Kalau sampai sekarang, Demokrat belum bisa memilih Ketua Umumnya yang baru, tentu saja itu bukan urusan KPU. Hal ini juga sama sekali bukan berarti telah terjadi kekosongan hukum seperti yang diutarakan Amir Syamsuddin itu. Tetapi adalah kekosongan kursi Ketua Umum di Partai Demokrat. Itu adalah urusan mereka sendiri.
Katanya, Demokrat itu parpol santun dan patuh hukum. Ini, kok, malah maunya hukumlah yang partuh kepada Demokrat?
Kalau memang Ketua Umum suatu parpol mengalami kekosongan, seperti yang sekarang dialami Demokrat itu, tentu saja yang harus dilakukan oleh mereka adalah segera memilih Ketua Umumnya yang baru. Bukan malah mengalihkan bebannya kepada KPU.

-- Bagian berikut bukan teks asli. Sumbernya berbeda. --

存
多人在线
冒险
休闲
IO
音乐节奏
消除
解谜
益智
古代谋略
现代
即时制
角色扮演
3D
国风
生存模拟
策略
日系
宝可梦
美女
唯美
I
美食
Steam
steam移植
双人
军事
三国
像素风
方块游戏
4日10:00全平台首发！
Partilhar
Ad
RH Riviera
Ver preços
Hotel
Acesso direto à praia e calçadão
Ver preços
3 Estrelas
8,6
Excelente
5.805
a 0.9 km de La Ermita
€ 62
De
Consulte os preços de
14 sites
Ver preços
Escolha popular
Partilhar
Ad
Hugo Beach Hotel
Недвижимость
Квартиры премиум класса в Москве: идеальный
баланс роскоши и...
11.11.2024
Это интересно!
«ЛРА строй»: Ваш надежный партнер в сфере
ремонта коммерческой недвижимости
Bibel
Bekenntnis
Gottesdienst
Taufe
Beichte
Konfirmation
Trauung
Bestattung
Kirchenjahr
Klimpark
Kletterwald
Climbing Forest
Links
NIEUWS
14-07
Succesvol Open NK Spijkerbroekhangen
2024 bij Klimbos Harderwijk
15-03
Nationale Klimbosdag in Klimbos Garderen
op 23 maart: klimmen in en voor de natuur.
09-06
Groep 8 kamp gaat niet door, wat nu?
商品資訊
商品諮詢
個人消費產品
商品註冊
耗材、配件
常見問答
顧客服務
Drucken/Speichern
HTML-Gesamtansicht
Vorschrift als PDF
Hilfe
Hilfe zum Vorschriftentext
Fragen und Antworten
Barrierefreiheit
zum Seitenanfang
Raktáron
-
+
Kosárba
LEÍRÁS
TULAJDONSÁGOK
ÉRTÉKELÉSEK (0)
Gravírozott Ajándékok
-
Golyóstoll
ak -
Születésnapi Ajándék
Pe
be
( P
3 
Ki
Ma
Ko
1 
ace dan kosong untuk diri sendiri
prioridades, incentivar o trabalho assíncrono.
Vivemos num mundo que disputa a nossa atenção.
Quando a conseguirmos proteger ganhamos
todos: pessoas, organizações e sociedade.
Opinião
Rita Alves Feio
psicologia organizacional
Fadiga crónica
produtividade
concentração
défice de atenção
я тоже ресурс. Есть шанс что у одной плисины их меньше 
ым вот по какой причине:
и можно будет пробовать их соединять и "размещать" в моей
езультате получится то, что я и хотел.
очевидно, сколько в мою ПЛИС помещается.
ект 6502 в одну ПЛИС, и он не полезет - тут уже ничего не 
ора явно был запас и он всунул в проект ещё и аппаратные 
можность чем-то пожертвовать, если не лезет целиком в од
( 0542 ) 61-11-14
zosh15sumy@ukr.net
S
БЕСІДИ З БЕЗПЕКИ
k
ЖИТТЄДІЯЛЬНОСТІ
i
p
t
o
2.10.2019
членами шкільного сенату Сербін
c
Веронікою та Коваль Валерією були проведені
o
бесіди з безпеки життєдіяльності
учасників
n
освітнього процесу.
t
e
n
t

Keinginan Partai Demokrat untuk “mengatur” KPU, dengan meminta KPU mengakomodir masalah internal parpol-nya yang belum bisa menentukan Ketua Umumnya yang baru itu, menunjukkan kemanjaan parpol ini. Seperti anak manja yang ketika ada masalah bukannya mengatasinya sendiri, tetapi minta orangtuanya, atau orang lain untuk mencari solusinya.
Kisruh hebat di internal Partai Demokrat pasca berhentinya Anas sebagai Ketua Umum Partai, membuat mereka sampai sekarang belum juga mampu memilih Ketua Umumnya yang baru, sementara itu KPU telah menentukan batas waktu terakhir penyerahan DCS untuk Pemilu Legislatif itu adalah di April 2013 ini.
Besar kemungkinan karena masih terdapatnya faksi-faksi di Demokrat membuat mereka sulit untuk memilih Ketua Umumnya yang baru. Mereka sedang bingung, bagaimana cara terbaik untuk memilih Ketua Umum baru itu. Kalau lewat mekanisme Kongres Luar Biasa (KLB), kubu SBY cs takut risikonya besar. Karena di KLB pasti akan muncul kekuatan-kekuatan pendukung Anas. Selain KLB juga membutuhkan waktu, tenaga, dan biaya yang besar. Sementara batas waktu penyerahan DCS itu tinggal sebulan lagi.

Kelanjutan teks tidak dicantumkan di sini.